The BUGS language is in wide use as declarative description of the model.
JAGS http://calvin.iarc.fr/~martyn/software/jags/
Similar to BUGS. Manual says it has poor performance.
MCMC R package http://www.stat.umn.edu/geyer/mcmc/
There is a mcmc package for the R project. Has very good slides of an introduction to MCMC sampling http://www.stat.umn.edu/geyer/mcmc/talk/mcmc.pdf
BioBayes http://www.dcs.gla.ac.uk/biobayes/
A Software Package for Bayesian Inference in Systems Biology
Has a very nice, user-friendly GUI (Java). Has a very nice video presentation
COSMOMC http://cosmologist.info/cosmomc/ http://cosmologist.info/notes/
A mcmc program specialized to cosmological problems. Also uses the GSL. Has a nice presentation on what it is about.
FBM Software for Flexible Bayesian Modeling http://www.cs.utoronto.ca/~radford/fbm.software.html
ANSI-C
“Flexible Bayesian models for regression and classifica- tion based on neural networks and Gaussian processes, and for probability density estimation using mixtures. Neural net training using early stopping is also sup- ported.” “Markov chain Monte Carlo methods, and their appli- cations to Bayesian modeling, including implementations of Metropolis, hybrid Monte Carlo, slice sampling, and tempering methods. “
This looks like the most similar approach (being ANSI-C). Looks very powerful and complete.

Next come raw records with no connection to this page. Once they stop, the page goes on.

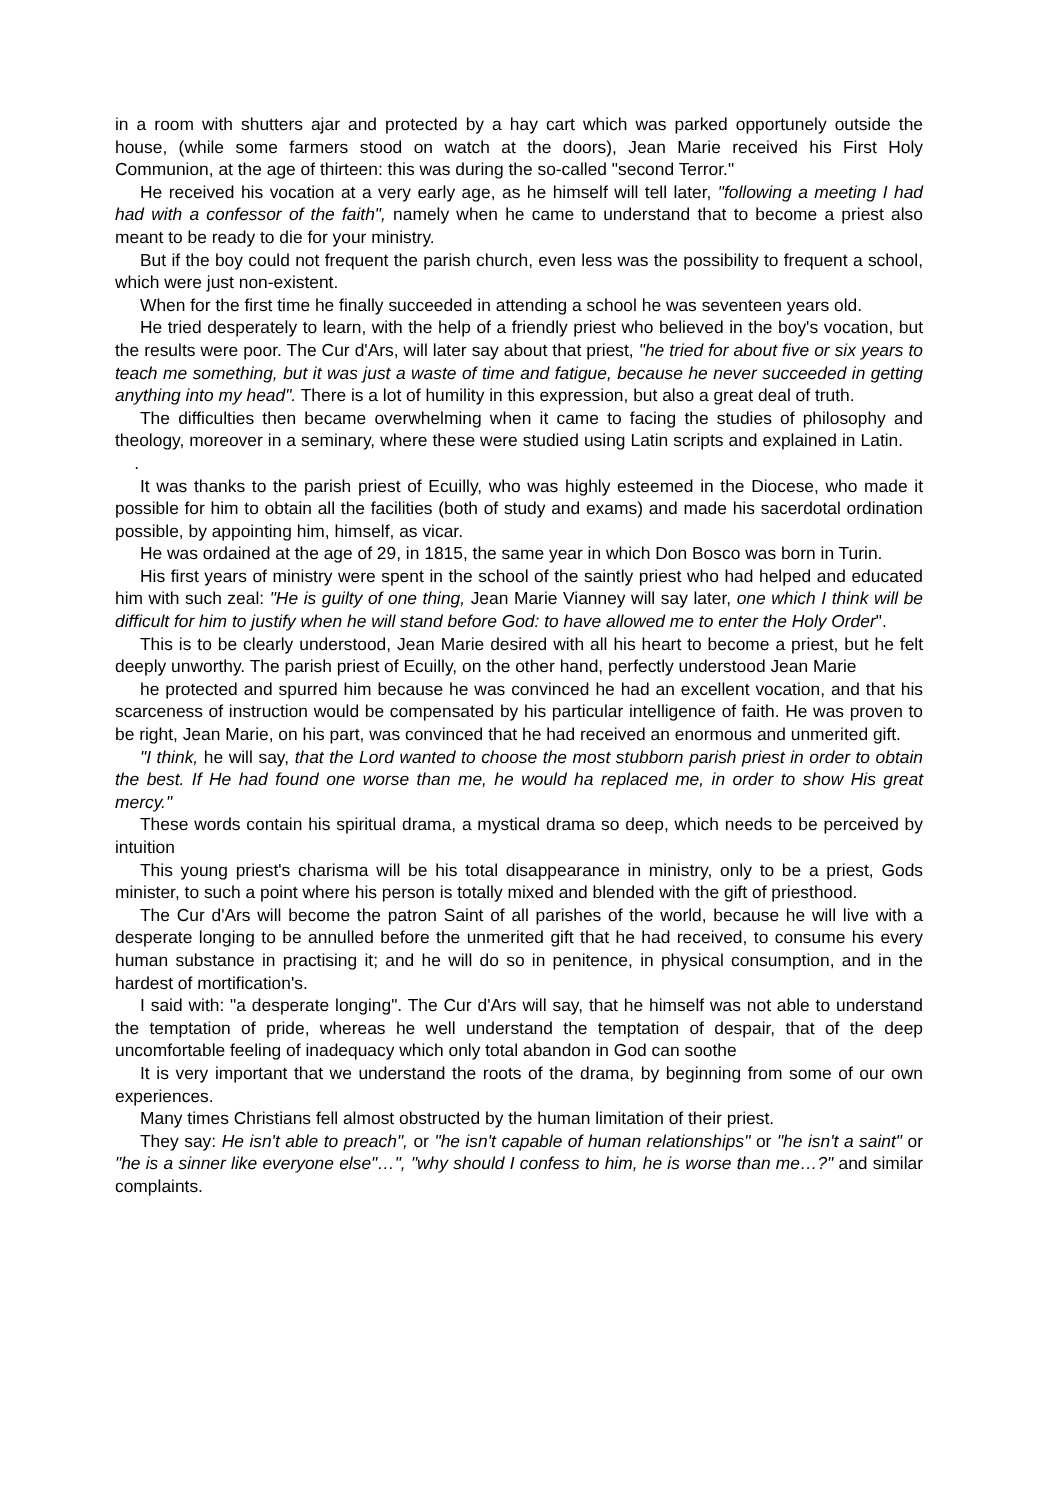in a room with shutters ajar and protected by a hay cart which was parked opportunely outside the house, (while some farmers stood on watch at the doors), Jean Marie received his First Holy Communion, at the age of thirteen: this was during the so-called "second Terror."
He received his vocation at a very early age, as he himself will tell later, "following a meeting I had had with a confessor of the faith", namely when he came to understand that to become a priest also meant to be ready to die for your ministry.
But if the boy could not frequent the parish church, even less was the possibility to frequent a school, which were just non-existent.
When for the first time he finally succeeded in attending a school he was seventeen years old.
He tried desperately to learn, with the help of a friendly priest who believed in the boy's vocation, but the results were poor. The Cur d'Ars, will later say about that priest, "he tried for about five or six years to teach me something, but it was just a waste of time and fatigue, because he never succeeded in getting anything into my head". There is a lot of humility in this expression, but also a great deal of truth.
The difficulties then became overwhelming when it came to facing the studies of philosophy and theology, moreover in a seminary, where these were studied using Latin scripts and explained in Latin. .
It was thanks to the parish priest of Ecuilly, who was highly esteemed in the Diocese, who made it possible for him to obtain all the facilities (both of study and exams) and made his sacerdotal ordination possible, by appointing him, himself, as vicar.
He was ordained at the age of 29, in 1815, the same year in which Don Bosco was born in Turin.
His first years of ministry were spent in the school of the saintly priest who had helped and educated him with such zeal: "He is guilty of one thing, Jean Marie Vianney will say later, one which I think will be difficult for him to justify when he will stand before God: to have allowed me to enter the Holy Order".
This is to be clearly understood, Jean Marie desired with all his heart to become a priest, but he felt deeply unworthy. The parish priest of Ecuilly, on the other hand, perfectly understood Jean Marie
he protected and spurred him because he was convinced he had an excellent vocation, and that his scarceness of instruction would be compensated by his particular intelligence of faith. He was proven to be right, Jean Marie, on his part, was convinced that he had received an enormous and unmerited gift.
"I think, he will say, that the Lord wanted to choose the most stubborn parish priest in order to obtain the best. If He had found one worse than me, he would ha replaced me, in order to show His great mercy."
These words contain his spiritual drama, a mystical drama so deep, which needs to be perceived by intuition
This young priest's charisma will be his total disappearance in ministry, only to be a priest, Gods minister, to such a point where his person is totally mixed and blended with the gift of priesthood.
The Cur d'Ars will become the patron Saint of all parishes of the world, because he will live with a desperate longing to be annulled before the unmerited gift that he had received, to consume his every human substance in practising it; and he will do so in penitence, in physical consumption, and in the hardest of mortification's.
I said with: "a desperate longing". The Cur d'Ars will say, that he himself was not able to understand the temptation of pride, whereas he well understand the temptation of despair, that of the deep uncomfortable feeling of inadequacy which only total abandon in God can soothe
It is very important that we understand the roots of the drama, by beginning from some of our own experiences.
Many times Christians fell almost obstructed by the human limitation of their priest.
They say: He isn't able to preach", or "he isn't capable of human relationships" or "he isn't a saint" or "he is a sinner like everyone else"…", "why should I confess to him, he is worse than me…?" and similar complaints.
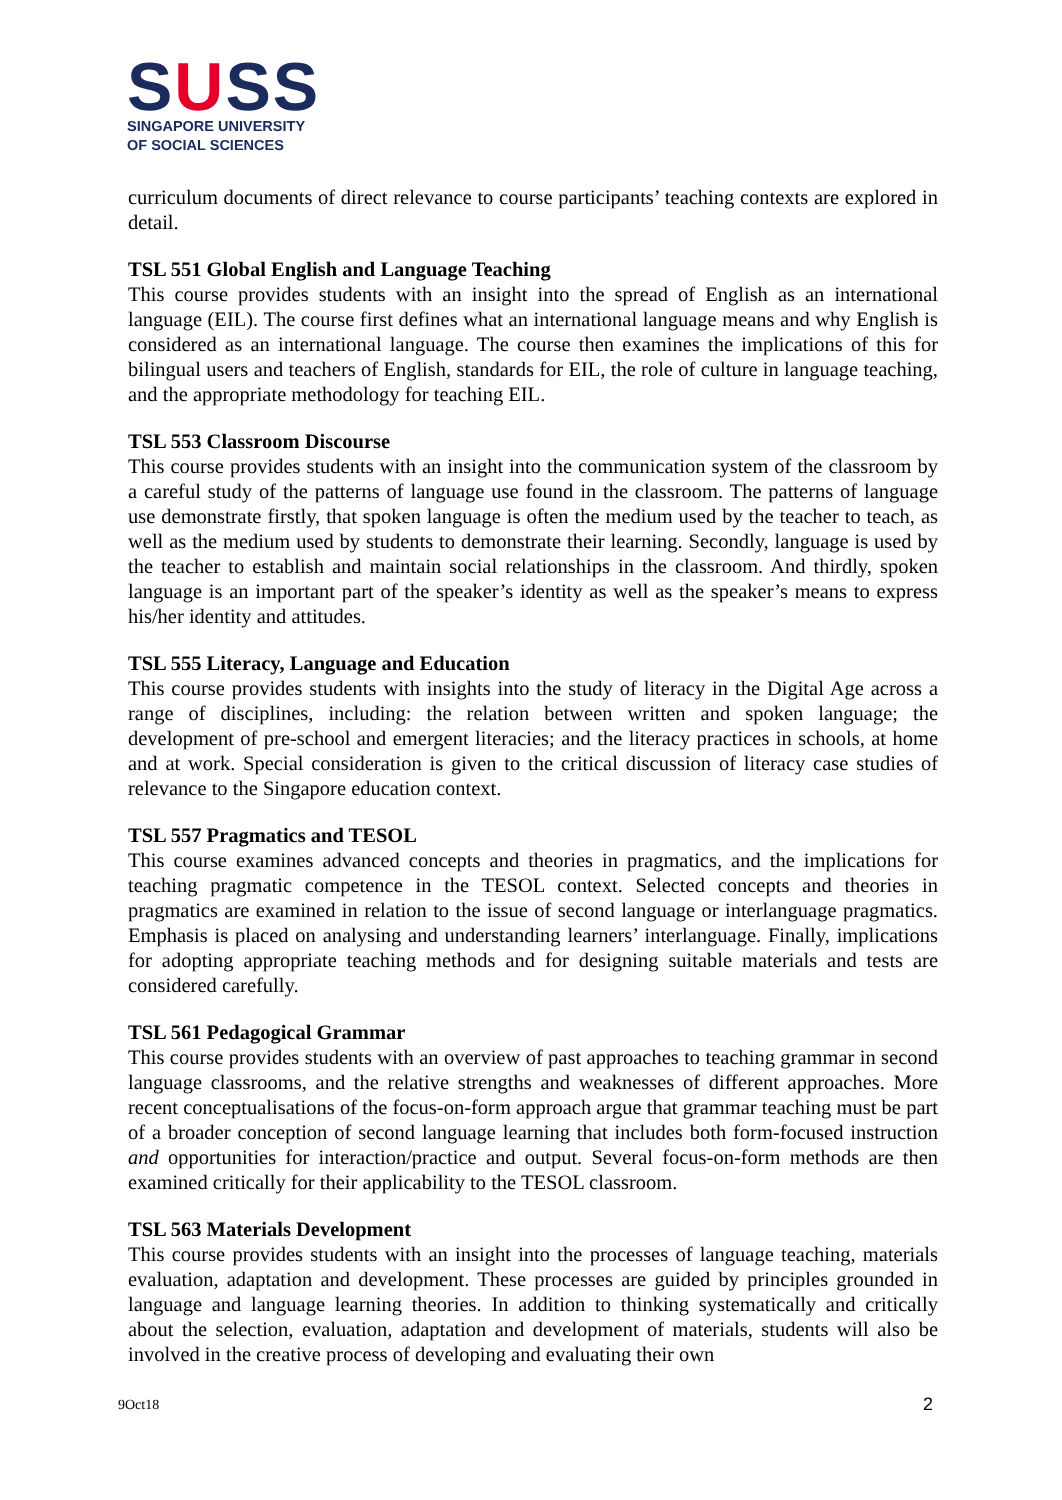SUSS
SINGAPORE UNIVERSITY
OF SOCIAL SCIENCES
curriculum documents of direct relevance to course participants’ teaching contexts are explored in detail.
TSL 551 Global English and Language Teaching
This course provides students with an insight into the spread of English as an international language (EIL). The course first defines what an international language means and why English is considered as an international language. The course then examines the implications of this for bilingual users and teachers of English, standards for EIL, the role of culture in language teaching, and the appropriate methodology for teaching EIL.
TSL 553 Classroom Discourse
This course provides students with an insight into the communication system of the classroom by a careful study of the patterns of language use found in the classroom. The patterns of language use demonstrate firstly, that spoken language is often the medium used by the teacher to teach, as well as the medium used by students to demonstrate their learning. Secondly, language is used by the teacher to establish and maintain social relationships in the classroom. And thirdly, spoken language is an important part of the speaker’s identity as well as the speaker’s means to express his/her identity and attitudes.
TSL 555 Literacy, Language and Education
This course provides students with insights into the study of literacy in the Digital Age across a range of disciplines, including: the relation between written and spoken language; the development of pre-school and emergent literacies; and the literacy practices in schools, at home and at work. Special consideration is given to the critical discussion of literacy case studies of relevance to the Singapore education context.
TSL 557 Pragmatics and TESOL
This course examines advanced concepts and theories in pragmatics, and the implications for teaching pragmatic competence in the TESOL context. Selected concepts and theories in pragmatics are examined in relation to the issue of second language or interlanguage pragmatics. Emphasis is placed on analysing and understanding learners’ interlanguage. Finally, implications for adopting appropriate teaching methods and for designing suitable materials and tests are considered carefully.
TSL 561 Pedagogical Grammar
This course provides students with an overview of past approaches to teaching grammar in second language classrooms, and the relative strengths and weaknesses of different approaches. More recent conceptualisations of the focus-on-form approach argue that grammar teaching must be part of a broader conception of second language learning that includes both form-focused instruction and opportunities for interaction/practice and output. Several focus-on-form methods are then examined critically for their applicability to the TESOL classroom.
TSL 563 Materials Development
This course provides students with an insight into the processes of language teaching, materials evaluation, adaptation and development. These processes are guided by principles grounded in language and language learning theories. In addition to thinking systematically and critically about the selection, evaluation, adaptation and development of materials, students will also be involved in the creative process of developing and evaluating their own
9Oct18 2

less relevant software follows
Bassist http://www.cs.helsinki.fi/research/fdk/bassist/
generates C++ code: Bayesian model data -> posterior distribution of model parameters
mrbayes http://mrbayes.csit.fsu.edu/
bayesian inference with biology models (several discrete options)
BEAST http://www.beastsoftware.org/
modeling population models. Java
There is a MCMC sampler written in Python, pyMC
Programs that are not available for download are not listed (e.g. “bayesiananalysis”, and the one from Do Kester)
Some notes: several software packages are abandoned since a few years.
I (Johannes) find it hard to get into the programs and to understand them. A toy example that works both in e.g. BUGS/JAGS, BioBayes, fbm and APEMoST would be great.